__Questions__:
a – In the RAID discussion thread, explain why Warren Young says a power failure during RAID writes can corrupt data. Use one to three sentences.
b – Resume the RAID discussion thread after its last comment and write what follows.

Alen Milakovic almost 13 years

I use mdadm software raid. A reasonable related question is - are there settings I can use that will make sw raid safer? Also, how about a good link for "write-intent bitmap"? According to this there are performance issues with enabling it.
Nils over 12 years

Right - I deleted my comment. But a raid without BBU should write through, shouldn't it? This is at least what the PERC-controllers do when the battery learns and falls below threshold.
Warren Young over 12 years

Yes, without a BBU or with a dead BBU, the RAID card still writes data. What it doesn't do is remember what was in the write buffer when power fails to the server. Since RAID depends on consistency among the redundant bits, it gets confused when it becomes inconsistent. Therefore, a power failure during RAID writes risks corrupting something on the RAID, because the controller is forced to pick one of the two-or-more copies of the data, not knowing which is correct.
psusi over 12 years

If power fails in the middle of a write, then you get a stripe that is out of sync not corrupted. An out of sync stripe just means that the parity is not up to date, so when the array is mounted, the parity must be updated. Also those "raid" controllers that can be had for peanuts are often fakeraid; they have bios rom extensions and windows drivers that do the raid in software.
ConcernedOfTunbridgeWells over 12 years

@psusi - Most of the ASR-2200s controllers I bought a few years ago were under 100 USD and they're pukka HW RAID controllers. I don't think Adaptec actually make fakeraid controllers at all. You can quite readily get 4 or 8 port Adaptec, 3Ware or LSI SAS RAID controllers off ebay for a few hundred dollars.
ConcernedOfTunbridgeWells over 12 years

@psusi - You appear to make the assumption that a journalled file system is in use. There are applications (e.g. databases, which do their own journalling) where you might not want to use a journalled file system.
psusi over 12 years

@ConcernedOfTunbridgeWells, whether the journaling is done by the filesystem or a database makes no difference; the point is that it needs doing just the same whether you are using a single disk or a raid.
psusi over 12 years

I wouldn't call a few hundred bucks for a used product from an unknown source "pennies"; that indicates more along the line of $50-$100 for a new product. Devices in that class are usually fakeraid.
ConcernedOfTunbridgeWells over 12 years

@psusi - It seems that the assertion that SW RAID is as reliable as a system with a BBU because the journal will ensure consistency. That's technically correct if you have a journalling mechanism but it also implies write-through caching. Write-back caching - even with a small cache like 64MB - gives quite a substantial performance win unless your application is specifically designed to use write-through I/O, which it probably isn't. I think the statement of eqivalence is a bit over-reaching in practice.
ConcernedOfTunbridgeWells over 12 years

@psusi - You are trying to rebuff an argument that I never made; I never used the word 'pennies' at all. Please do not resort to straw man arguments - the examples I used are not fakeraid controllers.
ConcernedOfTunbridgeWells over 12 years

MLC SSDs have a track record of reliability issues. SLC units are much more reliable, but also much more expensive. A white paper about SSD reliability can be found here
psusi over 12 years

@ConcernedOfTunbridgeWells, no, it does not assume write-through caching. Just as they do with a single disk, filesystems make use of the write-back cache and then explicitly flush at key points to ensure consistency. In other words, you write several mb to the journal where it may sit in the write-back cache for a while, but when you later get around to writing the data to the main area of the disk, you flush the writes to the journal first.

__Data provided__:

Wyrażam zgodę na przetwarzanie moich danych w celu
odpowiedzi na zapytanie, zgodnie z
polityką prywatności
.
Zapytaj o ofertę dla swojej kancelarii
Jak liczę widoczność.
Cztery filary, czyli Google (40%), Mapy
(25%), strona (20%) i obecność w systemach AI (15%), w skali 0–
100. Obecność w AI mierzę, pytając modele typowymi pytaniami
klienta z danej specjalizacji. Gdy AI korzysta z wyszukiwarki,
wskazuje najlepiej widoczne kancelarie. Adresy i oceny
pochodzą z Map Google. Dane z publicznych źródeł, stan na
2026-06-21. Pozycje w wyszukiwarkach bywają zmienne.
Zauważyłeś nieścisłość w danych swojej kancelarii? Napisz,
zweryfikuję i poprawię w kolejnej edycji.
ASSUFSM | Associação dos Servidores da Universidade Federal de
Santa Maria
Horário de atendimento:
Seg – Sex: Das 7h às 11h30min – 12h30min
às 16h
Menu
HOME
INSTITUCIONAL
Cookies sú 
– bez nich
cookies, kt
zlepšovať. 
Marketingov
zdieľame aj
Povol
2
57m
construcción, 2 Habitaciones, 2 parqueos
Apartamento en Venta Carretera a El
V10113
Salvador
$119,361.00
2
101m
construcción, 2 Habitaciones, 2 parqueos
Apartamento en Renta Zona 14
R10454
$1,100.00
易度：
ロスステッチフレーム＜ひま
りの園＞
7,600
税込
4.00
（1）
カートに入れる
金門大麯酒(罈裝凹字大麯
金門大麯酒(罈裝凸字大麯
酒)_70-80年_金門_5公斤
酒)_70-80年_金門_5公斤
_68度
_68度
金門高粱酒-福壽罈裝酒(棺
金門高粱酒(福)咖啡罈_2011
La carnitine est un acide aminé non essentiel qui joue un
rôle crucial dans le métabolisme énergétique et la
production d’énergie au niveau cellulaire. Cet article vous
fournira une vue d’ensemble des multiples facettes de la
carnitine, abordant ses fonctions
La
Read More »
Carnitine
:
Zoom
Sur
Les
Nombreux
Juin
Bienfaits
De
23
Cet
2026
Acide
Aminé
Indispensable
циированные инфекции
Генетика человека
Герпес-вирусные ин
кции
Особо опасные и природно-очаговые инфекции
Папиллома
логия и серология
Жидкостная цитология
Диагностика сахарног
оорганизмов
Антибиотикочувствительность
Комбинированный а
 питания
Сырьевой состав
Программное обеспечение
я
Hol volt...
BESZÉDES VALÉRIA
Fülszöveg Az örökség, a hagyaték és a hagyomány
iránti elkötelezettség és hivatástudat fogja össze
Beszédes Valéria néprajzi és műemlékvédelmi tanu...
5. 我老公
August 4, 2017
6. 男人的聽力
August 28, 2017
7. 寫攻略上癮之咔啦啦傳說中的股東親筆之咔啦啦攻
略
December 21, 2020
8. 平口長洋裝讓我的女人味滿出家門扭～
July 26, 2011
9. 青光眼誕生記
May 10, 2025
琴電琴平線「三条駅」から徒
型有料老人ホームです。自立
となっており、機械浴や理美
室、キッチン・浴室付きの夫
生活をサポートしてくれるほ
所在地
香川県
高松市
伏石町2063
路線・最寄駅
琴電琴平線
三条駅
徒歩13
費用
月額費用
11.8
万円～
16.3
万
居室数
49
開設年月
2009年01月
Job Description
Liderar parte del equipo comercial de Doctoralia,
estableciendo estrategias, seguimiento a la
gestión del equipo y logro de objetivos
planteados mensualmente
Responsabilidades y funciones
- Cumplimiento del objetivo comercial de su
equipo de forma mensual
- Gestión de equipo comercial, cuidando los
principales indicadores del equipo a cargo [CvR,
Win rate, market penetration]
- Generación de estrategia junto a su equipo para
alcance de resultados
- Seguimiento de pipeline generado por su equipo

__Answers to the exercises__:
a – Without a working BBU, the RAID card doesn't remember what was in its write buffer when power fails. RAID depends on the redundant bits staying consistent, so an interrupted write leaves them inconsistent. The controller must then pick one of the copies without knowing which is correct.

b –
ConcernedOfTunbridgeWells over 12 years

@psusi - in that case it has a failure mode that a HW RAID controller is not susceptible to and therefore it is not as reliable as a HW RAID controller with a BB cache. If you lose power on a host with SW RAID then cached data will be lost. The BBU on the controller will keep the cache powered so it can retain cached data if the host loses power.
psusi over 12 years

@ConcernedOfTunbridgeWells, if you loose power on a single disk, the cache is lost as well; that is why the filesystem uses a journal, which handles the problem just as well on a sw raid.
ConcernedOfTunbridgeWells over 12 years

@psusi - OK, so we all understand that file systems periodically checkpoint and flush buffers. Flushing more than one disk block is not an atomic operation. If the data is cached in volatile memory then it is still possible to lose data and consistency in a power failure. If the cache is powered you can flush to the HW cache on the controller (much quicker than directly to disk) and have it resume the flush when the system comes back up. Now, perhaps you're right and I'm wrong, but if you want to back up your position it might be better to explain it in more detail in the posting.
psusi over 12 years

@ConcernedOfTunbridgeWells, I'm not sure why you aren't getting this. Either the write completed or it did not. It makes no difference whether the write is to a single disk, or involves multiple disks -- either it completed ( in its entirety ) or it did not. The journal ensures that incomplete writes are either rolled back or completed when the system comes back up. The journal does not require any kind of atomicity to do this either.
ConcernedOfTunbridgeWells over 12 years

@psusi - you are technically correct except for your statement that write-through caching need not be assumed. A journal needs to guarantee the order of writes so it will typically force I/O completion (i.e. write-through strategy on the journal). Nobody's disputing that a journalling mechanism will ensure consistent writes. Given that this question is about mdadm, I guess we can assume that the entire world is a modern linux distro with a journalled file system, so your argument is certainly valid in practice, at least for the purposes of the question.
Alexandr Priymak almost 11 years

How did SW Raid knows which blocks are out-of-date? Or it just recomputes all parity blocks after every reboot (this sounds strange)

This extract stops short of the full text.